Шеф с системой в новом мире - страница 8

Шрифт
Интервал


Я, не оборачиваясь, позволил себе кривую усмешку. Наконец-то.

— С огромным удовольствием, шеф.

И в этот самый момент, на пике своего маленького, горького триумфа, я уловил его. Тонкий, но настойчивый, тошнотворно-сладковатый запах. Запах, который на профессиональной кухне был страшнее пожара. Запах, означающий неминуемую катастрофу.

Бытовой газ.

Я резко обернулся. Серж, ослепленный гневом, шагнул ко мне, видимо, чтобы схватить за китель. Его дорогая, начищенная до блеска туфля зацепилась за газовый шланг, идущий к одной из конфорок… Металлический наконечник окончательно сорвался с патрубка с тихим, зловещим шипением.

Я открыл рот, чтобы крикнуть, чтобы предупредить, но было поздно. Я лишь увидел, как от открытого пламени соседней горелки, где томился мой идеальный соус, к полу метнулась тонкая, почти нереальная голубая искра.

Мир исчез. Растворился в ослепительно-белом, беззвучном свете и оглушительном реве, который, казалось, разорвал саму ткань реальности. Последней моей мыслью, до смешного спокойной и профессиональной мыслью в этом апокалипсисе, была:

«Надеюсь, гребешки на пятом столе успели остыть до идеальной температуры в шестьдесят два градуса».

Ослепительный, всепоглощающий белый свет, который стер мир, сменился не тьмой, а ее отсутствием.
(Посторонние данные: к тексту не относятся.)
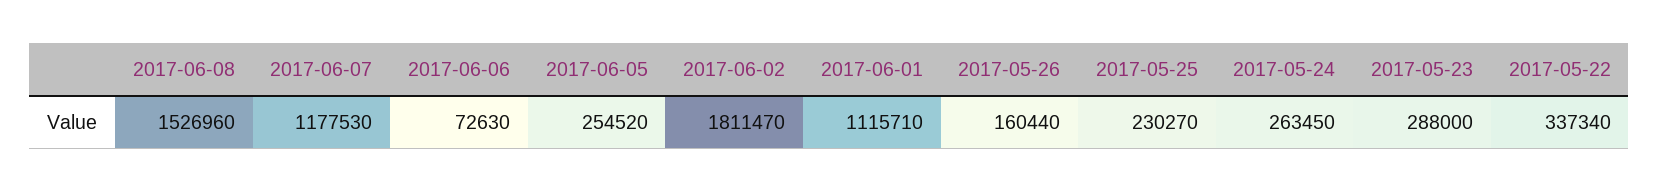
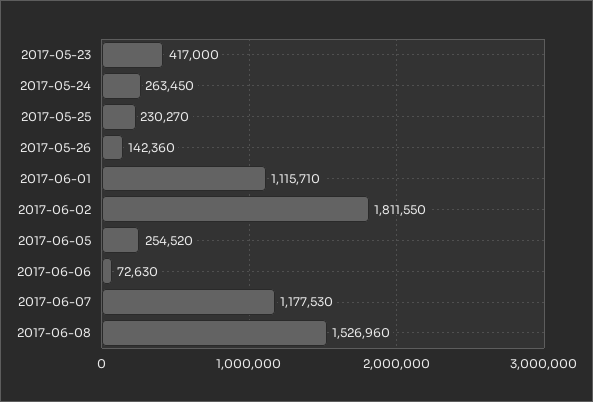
  {
    "2017-06-08": 1526960,
    "2017-06-07": 1177530,
    "2017-06-06": 72630,
    "2017-06-05": 254520,
-   "2017-06-02": 1811470,
+   "2017-06-02": 1811550,
    "2017-06-01": 1115710,
-   "2017-05-26": 160440,
+   "2017-05-26": 142360,
    "2017-05-25": 230270,
    "2017-05-24": 263450,
-   "2017-05-23": 288000,
+   "2017-05-23": 417000
-   "2017-05-22": 337340
  }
Пустота. Вязкое, безмолвное небытие, лишенное звуков, мыслей и ощущений. Я парил в этом ничто, бесконечно долго или всего лишь мгновение — время здесь не имело значения.

Разум, привыкший цепляться за детали, за текстуры и ароматы, оказался в вакууме, и это было страшнее любой боли. Это была не смерть, как ее описывают в книгах, а полное, тотальное аннулирование. Конец всего.

Потом, из самой глубины этой бездонной пустоты, словно первый росток, проклюнулось ощущение.

Холод.

Он не пришел извне, он родился внутри, в самой сути моего нового существования. Глубокий, вязкий, пронизывающий до костей холод, какого я не чувствовал с тех самых пор, как подростком сбежал из промозглого приюта в детстве, где вечно пахло сыростью.

Следующим камнем в этой кладке стала боль. Она не ворвалась криком, не обожгла, не пронзила. Она просто была. Тупая, тягучая, всепроникающая боль изможденного, истерзанного тела. Она гнездилась в каждой клетке как плесень, проросшая в сыром хлебе.

Ныли кости, словно их долго вымачивали в ледяной воде, а затем медленно скручивали. Протестовали мышцы, которых, казалось, почти не осталось под кожей — они болели не от напряжения, а от его отсутствия, от слабости, от атрофии, от того, что тело начало пожирать само себя в отчаянной попытке выжить. Болела даже кожа, стянутая слоями въевшейся грязи и покрытая мелкими ссадинами.